_Task description:_ Every line of the records below that holds the word "Kramsztyk" belongs in the answer.

Saved data entries
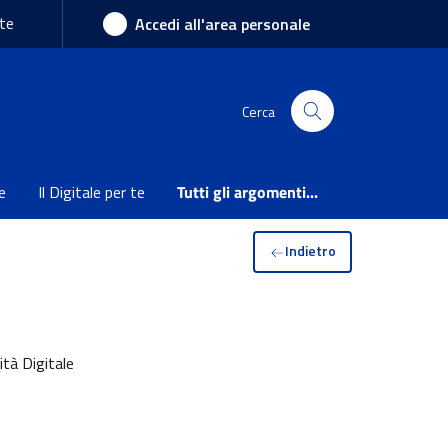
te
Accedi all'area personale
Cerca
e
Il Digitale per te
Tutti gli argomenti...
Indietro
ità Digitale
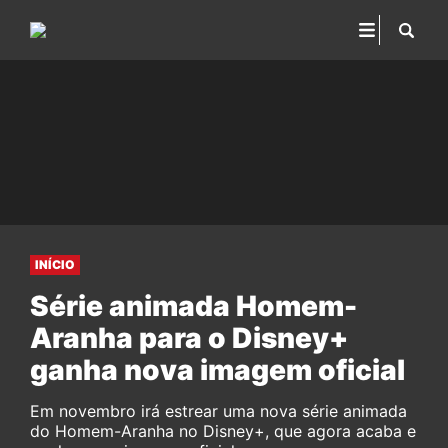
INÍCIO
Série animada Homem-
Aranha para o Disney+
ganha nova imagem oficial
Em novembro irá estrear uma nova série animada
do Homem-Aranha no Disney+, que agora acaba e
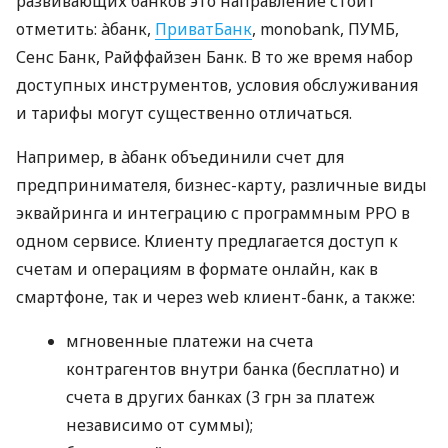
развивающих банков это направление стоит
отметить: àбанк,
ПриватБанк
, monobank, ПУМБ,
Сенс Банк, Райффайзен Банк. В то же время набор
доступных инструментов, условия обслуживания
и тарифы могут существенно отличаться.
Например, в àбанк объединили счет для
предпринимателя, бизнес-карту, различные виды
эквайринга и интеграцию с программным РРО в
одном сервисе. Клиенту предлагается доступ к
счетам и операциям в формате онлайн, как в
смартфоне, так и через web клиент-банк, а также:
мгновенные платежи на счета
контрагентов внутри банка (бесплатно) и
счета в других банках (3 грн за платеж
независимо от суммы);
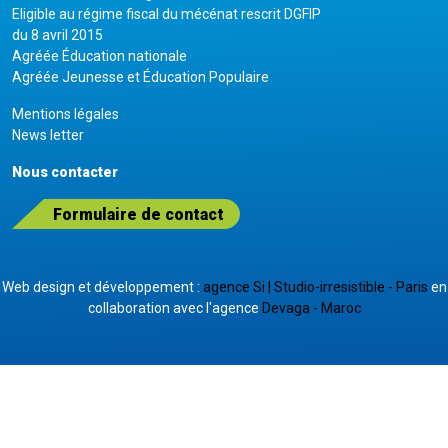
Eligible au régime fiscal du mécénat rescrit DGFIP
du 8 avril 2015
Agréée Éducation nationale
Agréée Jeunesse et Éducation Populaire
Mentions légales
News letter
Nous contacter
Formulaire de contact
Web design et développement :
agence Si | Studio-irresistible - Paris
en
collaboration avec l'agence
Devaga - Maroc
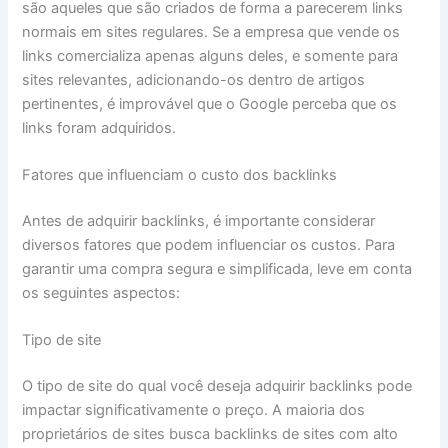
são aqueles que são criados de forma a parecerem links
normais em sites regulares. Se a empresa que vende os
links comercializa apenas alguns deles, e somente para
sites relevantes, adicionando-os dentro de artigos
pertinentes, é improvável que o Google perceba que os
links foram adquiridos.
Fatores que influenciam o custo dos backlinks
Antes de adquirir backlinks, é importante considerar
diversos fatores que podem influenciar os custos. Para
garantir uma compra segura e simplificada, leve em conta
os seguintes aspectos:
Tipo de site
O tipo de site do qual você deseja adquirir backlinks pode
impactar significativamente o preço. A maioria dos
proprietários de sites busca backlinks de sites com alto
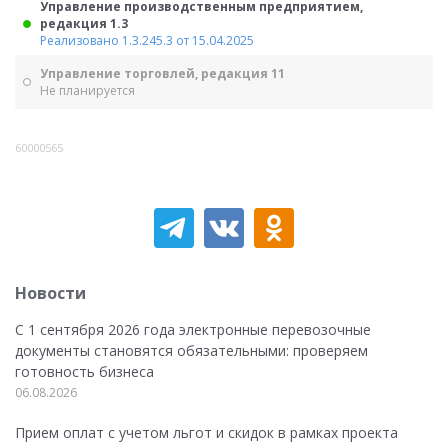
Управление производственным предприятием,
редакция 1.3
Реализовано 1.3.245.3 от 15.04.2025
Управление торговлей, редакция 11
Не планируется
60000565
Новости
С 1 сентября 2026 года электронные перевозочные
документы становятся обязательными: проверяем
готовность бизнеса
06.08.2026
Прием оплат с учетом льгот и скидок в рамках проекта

==

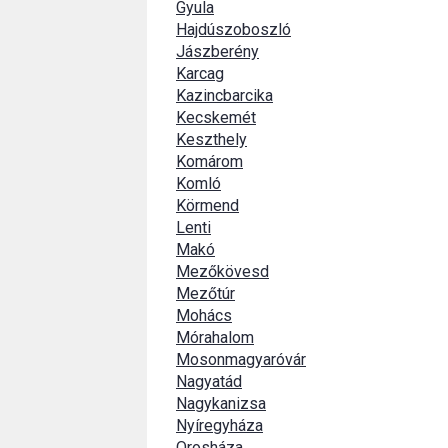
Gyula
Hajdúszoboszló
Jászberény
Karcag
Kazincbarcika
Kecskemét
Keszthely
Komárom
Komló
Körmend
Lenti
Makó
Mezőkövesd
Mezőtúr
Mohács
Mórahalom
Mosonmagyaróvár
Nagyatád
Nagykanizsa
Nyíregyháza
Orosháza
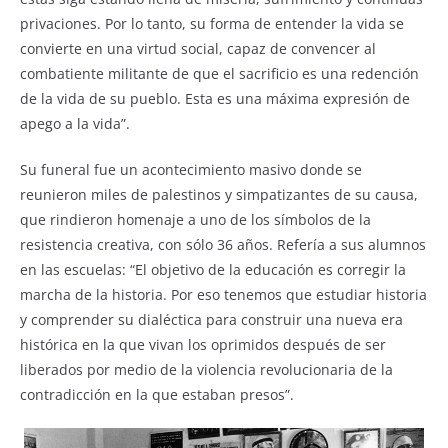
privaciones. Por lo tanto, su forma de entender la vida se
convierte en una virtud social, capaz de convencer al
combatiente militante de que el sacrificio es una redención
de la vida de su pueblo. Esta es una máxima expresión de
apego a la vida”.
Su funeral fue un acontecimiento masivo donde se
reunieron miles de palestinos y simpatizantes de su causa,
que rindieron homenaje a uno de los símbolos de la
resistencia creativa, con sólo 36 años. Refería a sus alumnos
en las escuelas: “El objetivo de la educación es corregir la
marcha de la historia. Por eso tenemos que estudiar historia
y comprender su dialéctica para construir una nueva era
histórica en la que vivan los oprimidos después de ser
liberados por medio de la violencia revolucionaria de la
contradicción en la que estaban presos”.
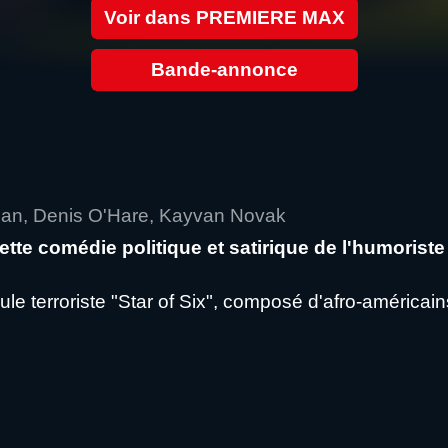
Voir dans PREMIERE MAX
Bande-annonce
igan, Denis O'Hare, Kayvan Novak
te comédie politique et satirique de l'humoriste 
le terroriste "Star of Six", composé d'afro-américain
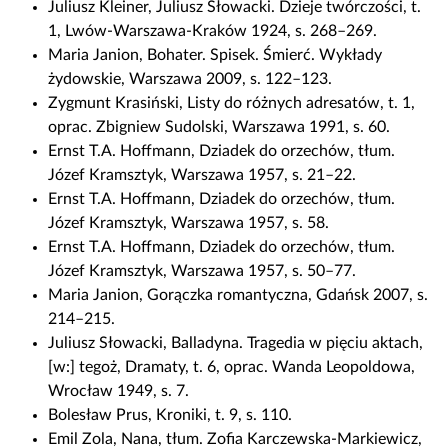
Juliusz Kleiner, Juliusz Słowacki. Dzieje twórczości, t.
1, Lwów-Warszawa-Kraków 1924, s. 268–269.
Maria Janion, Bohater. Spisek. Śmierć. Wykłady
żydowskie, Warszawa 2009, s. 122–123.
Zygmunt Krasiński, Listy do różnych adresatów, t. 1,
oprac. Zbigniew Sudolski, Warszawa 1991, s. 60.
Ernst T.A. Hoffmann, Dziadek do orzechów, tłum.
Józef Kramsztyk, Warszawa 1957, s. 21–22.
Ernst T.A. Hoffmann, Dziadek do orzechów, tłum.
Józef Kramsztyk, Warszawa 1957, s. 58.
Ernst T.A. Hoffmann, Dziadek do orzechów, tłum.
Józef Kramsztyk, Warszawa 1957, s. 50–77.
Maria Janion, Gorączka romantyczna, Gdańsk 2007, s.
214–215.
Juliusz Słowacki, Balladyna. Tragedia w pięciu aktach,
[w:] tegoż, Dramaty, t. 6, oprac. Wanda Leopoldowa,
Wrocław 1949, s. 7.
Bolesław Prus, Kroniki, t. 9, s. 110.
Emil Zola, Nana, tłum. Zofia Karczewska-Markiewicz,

---

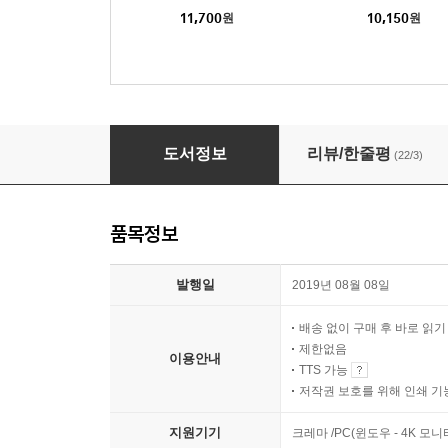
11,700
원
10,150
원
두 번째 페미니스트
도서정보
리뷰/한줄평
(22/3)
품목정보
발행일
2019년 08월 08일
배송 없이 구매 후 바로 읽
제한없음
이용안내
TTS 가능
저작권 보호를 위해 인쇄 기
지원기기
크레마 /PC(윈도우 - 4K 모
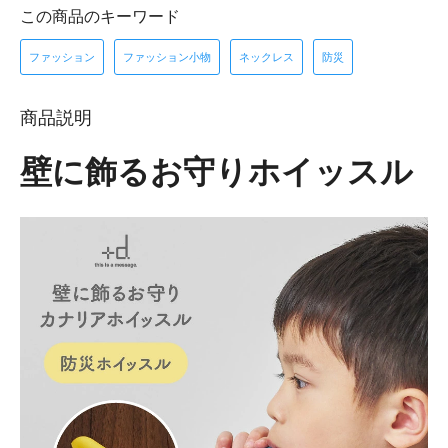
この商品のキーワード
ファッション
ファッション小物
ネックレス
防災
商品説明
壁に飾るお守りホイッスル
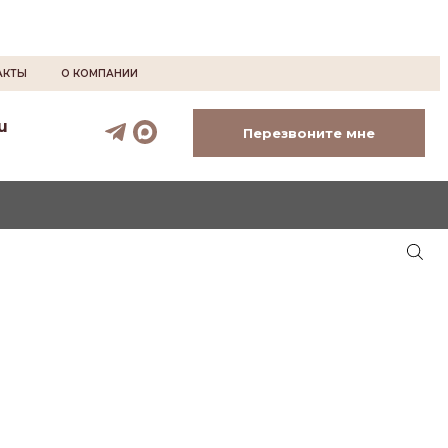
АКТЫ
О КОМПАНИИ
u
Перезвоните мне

_Task response:_
Józef Kramsztyk, Warszawa 1957, s. 21–22.
Józef Kramsztyk, Warszawa 1957, s. 58.
Józef Kramsztyk, Warszawa 1957, s. 50–77.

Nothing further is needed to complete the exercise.